From: Edward Hobbs (EHOBBS@wellesley.edu)
Date: Sun Jul 14 1996 - 12:21:23 EDT


From: LUCY::EHOBBS "Edward Hobbs" 14-JUL-1996 11:20:12.45
To: IN%"F49ADAM@ptsmail.ptsem.edu"
CC: EHOBBS
Subj: RE: Johannine "Kompositionsgeschichte"

Subj: Johannine "Kompositionsgeschichte"

A.K.M.Adam wrote:

Carl, Warren, and list-members,

It was my privilege to study with the godfather of Johannine source- and
composition-criticism, D,
Moody Smith; his works on Johannine source criticism include *Johannine
Christianity* from
Uinversity of South Carolina Press and *John and the Synoptics* from Fortress.
 I did not follow his
footsteps, so I can't offer comments on the specifics of contrasting the German
 quest with the
modern quest, but Moody's work will necessarily enter into any such study.
Perhaps one of the
recent books on history-of-interpretation (like Baird's *History of New
Testament Research*, vol.
1, or Riches's *Century of NEw Testament Research*) could help.

Grace and peace,
 A K M Adam
f49adam@ptsmail.ptsem.edu
Princeton Theological Seminary

"To translate is human; to parse, divine"
-------------------------------------------------------------------------

Dear A.K.M. and Friends,

        I have long considered Dwight Moody Smith (who goes by "Moody") a
good friend, and I have also long admired his work on John. However, he is
far from being "the godfather of Johannine source- and composition-
criticism." He was at least 40 years late for that.
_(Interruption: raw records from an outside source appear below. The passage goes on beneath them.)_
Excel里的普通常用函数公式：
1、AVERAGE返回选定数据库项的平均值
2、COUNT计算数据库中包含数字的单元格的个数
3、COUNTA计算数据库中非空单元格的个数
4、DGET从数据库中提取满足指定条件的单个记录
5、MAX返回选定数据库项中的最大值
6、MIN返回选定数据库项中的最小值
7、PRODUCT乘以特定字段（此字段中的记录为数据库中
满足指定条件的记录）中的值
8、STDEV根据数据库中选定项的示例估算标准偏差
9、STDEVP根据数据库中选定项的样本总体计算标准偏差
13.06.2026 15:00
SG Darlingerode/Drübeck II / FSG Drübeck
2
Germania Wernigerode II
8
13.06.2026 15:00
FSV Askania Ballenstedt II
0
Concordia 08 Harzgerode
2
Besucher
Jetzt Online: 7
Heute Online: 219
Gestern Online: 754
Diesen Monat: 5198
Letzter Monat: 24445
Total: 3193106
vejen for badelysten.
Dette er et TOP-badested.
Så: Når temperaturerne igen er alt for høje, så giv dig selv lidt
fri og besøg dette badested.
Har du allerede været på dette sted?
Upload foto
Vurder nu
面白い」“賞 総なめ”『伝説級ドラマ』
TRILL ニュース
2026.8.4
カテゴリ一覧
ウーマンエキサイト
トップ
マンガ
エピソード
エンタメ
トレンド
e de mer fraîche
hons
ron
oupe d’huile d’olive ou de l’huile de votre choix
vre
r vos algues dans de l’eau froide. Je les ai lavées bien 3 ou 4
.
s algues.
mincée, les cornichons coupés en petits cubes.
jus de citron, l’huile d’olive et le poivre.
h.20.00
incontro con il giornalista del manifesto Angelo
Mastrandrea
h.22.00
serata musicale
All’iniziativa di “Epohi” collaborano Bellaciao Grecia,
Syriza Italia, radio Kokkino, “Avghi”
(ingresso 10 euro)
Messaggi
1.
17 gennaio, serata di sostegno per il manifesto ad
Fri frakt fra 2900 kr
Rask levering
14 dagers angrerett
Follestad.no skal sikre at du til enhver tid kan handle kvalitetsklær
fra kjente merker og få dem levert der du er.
His dissertation
(which became his first book in 1965) was a commentary on the true
"godfather" (if that is an appropriate word!) of the field, Rudolf Bultmann.
Meanwhile many, many scholars had been debating these issues, mostly in
Germany, but also elsewhere. (A short list, of a few dozen, may be found
in Kuemmel's _Intro_; but the full bibliography is enormous.)
        Again: I am extremely appreciative of Moody Smith's work, as I am
also of my almost-student Robert Fortna's impressive work (I arrived in
Berkeley a year too late to be his teacher, and he left the next year to
study at Union with Davies). The laborers are many; the planter was one.